PROBLEM DETAILS → Write the next part of the article on surprising natural phenomena, starting right after its last sentence.

The red coloring stems from oxidized iron and brine in the saltwater, the same process that creates rust. The research team estimated that the brine water takes 1.5 million years to reach Blood Falls.
The Desert Rose Is Not A Flower
Head to any desert in Libya, Spain, Germany, Mexico, Australia, or the United States, and you may find a patch of hard spiky roses. Of course, these aren’t roses but crystals.Desert roses occur in sandy salt basins where crystals harden into an array of plates.
Also called sand rose, selenite rose, rose rock, or gypsum rose, these crystals can “grow” one at a time or in enormous clusters. The largest recorded desert rose expanded to 17 inches across (43 cm) and 10 inches high (25 cm). They’re certainly not the movie prop they look like.
On The Flip-Side: Water Tornadoes
Oh no, we’re not done with tornadoes yet. It’s time for the opposite of fire tornadoes: water tornadoes. A waterspout, as it’s officially called, is a an intense water vortex that usually connects to a cloud. Cumulus clouds whip up these phenomena in both clear and stormy weather.
Waterspouts need warm, moist, unstable air and horizontal convergence to grow from a rapidly expanding cloud. Although they look like oddly-shaped clouds, they’re entirely made of water droplets in condensation. They don’t often suck up water, but can transform into a dangerous tornado.
This Is All One Tree
Looking at this forest, most believe that these are several birch trees all lined up. Not only are they not birch trees, but they are also one tree. Each aspen “tree” sprouts up from a 20 acre organism living underground.
Quaking aspen “clones,” the root systems that we see, can live up to thousands of years old. The tree is largely asexual, unless a severe natural disaster forces it to flower and reproduce. The oldest one is Pando in Bryce Canyon National Park of Utah, which has aged over 80,000 years.
A Real Life Starry Night
Although these clouds may look edited, they’re entirely real, but you can only see them near the poles. Nacreaus clouds only appear in temperatures around -185°F (−85 °C), colder than the lower stratosphere.
Nacreaus clouds fly twice as high as airplanes do. Since the sun sets below them, their microscopic ice crystals reflect the colors back to the earth. While they’re stunning, they can also destroy the ozone layer by encouraging chemical reactions in the stratosphere.

LISTED ENTRIES →
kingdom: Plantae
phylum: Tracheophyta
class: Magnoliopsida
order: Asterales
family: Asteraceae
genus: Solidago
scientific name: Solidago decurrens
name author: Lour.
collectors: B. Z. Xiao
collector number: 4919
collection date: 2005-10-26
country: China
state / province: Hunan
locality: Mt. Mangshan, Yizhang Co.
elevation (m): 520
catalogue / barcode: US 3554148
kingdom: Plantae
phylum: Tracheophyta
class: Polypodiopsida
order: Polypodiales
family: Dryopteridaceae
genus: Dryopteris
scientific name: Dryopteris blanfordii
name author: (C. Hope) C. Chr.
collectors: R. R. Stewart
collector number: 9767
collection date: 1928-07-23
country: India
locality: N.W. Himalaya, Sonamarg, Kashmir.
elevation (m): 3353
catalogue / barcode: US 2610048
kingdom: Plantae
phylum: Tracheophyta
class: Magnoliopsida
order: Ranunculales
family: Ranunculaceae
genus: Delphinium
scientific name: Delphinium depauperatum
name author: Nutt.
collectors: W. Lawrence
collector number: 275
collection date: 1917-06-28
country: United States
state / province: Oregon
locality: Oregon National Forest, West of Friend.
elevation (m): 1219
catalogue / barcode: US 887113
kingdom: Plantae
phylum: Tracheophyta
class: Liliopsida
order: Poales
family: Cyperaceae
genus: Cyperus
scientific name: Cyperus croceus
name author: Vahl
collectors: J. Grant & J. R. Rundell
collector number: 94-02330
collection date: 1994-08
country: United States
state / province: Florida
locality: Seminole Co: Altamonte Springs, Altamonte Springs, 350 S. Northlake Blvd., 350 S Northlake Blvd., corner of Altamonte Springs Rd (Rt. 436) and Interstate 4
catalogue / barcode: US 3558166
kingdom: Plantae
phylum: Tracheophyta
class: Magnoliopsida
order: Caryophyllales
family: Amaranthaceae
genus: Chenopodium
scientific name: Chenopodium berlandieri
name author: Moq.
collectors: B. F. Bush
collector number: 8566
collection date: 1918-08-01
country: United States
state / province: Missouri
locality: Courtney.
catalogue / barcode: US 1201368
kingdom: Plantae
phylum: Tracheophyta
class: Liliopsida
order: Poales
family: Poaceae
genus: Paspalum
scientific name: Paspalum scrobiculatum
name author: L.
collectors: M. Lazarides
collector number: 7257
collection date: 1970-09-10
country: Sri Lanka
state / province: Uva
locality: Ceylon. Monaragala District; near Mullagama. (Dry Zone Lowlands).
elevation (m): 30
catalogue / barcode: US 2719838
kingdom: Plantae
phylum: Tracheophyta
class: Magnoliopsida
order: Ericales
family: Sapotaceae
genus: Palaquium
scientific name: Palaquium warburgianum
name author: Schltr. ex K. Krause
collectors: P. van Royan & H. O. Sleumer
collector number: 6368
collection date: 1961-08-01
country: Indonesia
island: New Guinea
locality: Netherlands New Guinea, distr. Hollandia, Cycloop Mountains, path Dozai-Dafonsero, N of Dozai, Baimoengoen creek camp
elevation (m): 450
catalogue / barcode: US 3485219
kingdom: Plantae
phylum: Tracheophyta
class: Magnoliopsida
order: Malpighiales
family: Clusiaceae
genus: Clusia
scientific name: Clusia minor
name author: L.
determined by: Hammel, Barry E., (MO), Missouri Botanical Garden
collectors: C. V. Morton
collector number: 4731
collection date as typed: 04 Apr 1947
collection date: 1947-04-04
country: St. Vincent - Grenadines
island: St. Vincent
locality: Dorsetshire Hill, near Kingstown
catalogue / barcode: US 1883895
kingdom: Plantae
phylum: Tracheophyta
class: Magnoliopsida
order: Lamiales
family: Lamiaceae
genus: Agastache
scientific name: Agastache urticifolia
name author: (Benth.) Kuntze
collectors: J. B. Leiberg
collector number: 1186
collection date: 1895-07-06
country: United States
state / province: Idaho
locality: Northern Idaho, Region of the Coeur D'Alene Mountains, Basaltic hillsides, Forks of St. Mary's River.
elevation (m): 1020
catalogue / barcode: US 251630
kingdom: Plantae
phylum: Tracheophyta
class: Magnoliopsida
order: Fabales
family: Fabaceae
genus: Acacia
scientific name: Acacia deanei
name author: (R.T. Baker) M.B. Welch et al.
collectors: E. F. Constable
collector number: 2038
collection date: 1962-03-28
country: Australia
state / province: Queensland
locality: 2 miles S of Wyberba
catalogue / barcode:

ANSWER BELOW →
Birds Become Salt Sculptures
If you initially thought that these birds were an art project, you’re not alone. However, these birds naturally hardened from a real-life Medusa. Lake Natron in northern Tanzania can reach temperatures up to 140°F (60 °C) and acidity as high as pH 10.5, the same level as ammonia.
The lake’s namesake, natron, is a mixture of sodium carbonate and baking soda that produces its toxicity. Should an animal land in the water, they will die and calcify, or crystallize into a carbon compound. Migrating birds and bats don’t know what they’re in for when they land on the water’s surface.
A Beach Of Green Sand
At first glance, this cove looks like a field of moss. But its green comes from the sand after which Green Sand Beach is named. Papakōlea in Pa’u, Hawai’i, slopes down from the Mauna Loa volcano that carries green crystals called olivines.
These olivines mix with black lava and white shells to create to moss hue we see today. Although it’s breathtaking, it tends to be rough on the feet and waves. Papakōlea is one of the four green sand beaches in the world, the others being in Guam, the Galapagos Islands, and Norway.
Meet The Moroccan Tree Goats
If you’ve ever visited Morocco, you’ve likely run into the tree-climbing goats at least once. The goats only climb one type of tree, the prickly argan tree that produces small fruit. Although the fruit is not consumed by humans, the goats feel drawn to its pulp and small.
Moroccan farmers encourage these goats to climb trees. Argan oil, which is extracted from the fruits’ seeds, is much sought after. The goats cannot digest the seed, so they excrete it out, and the farmers easily access their profitable oil.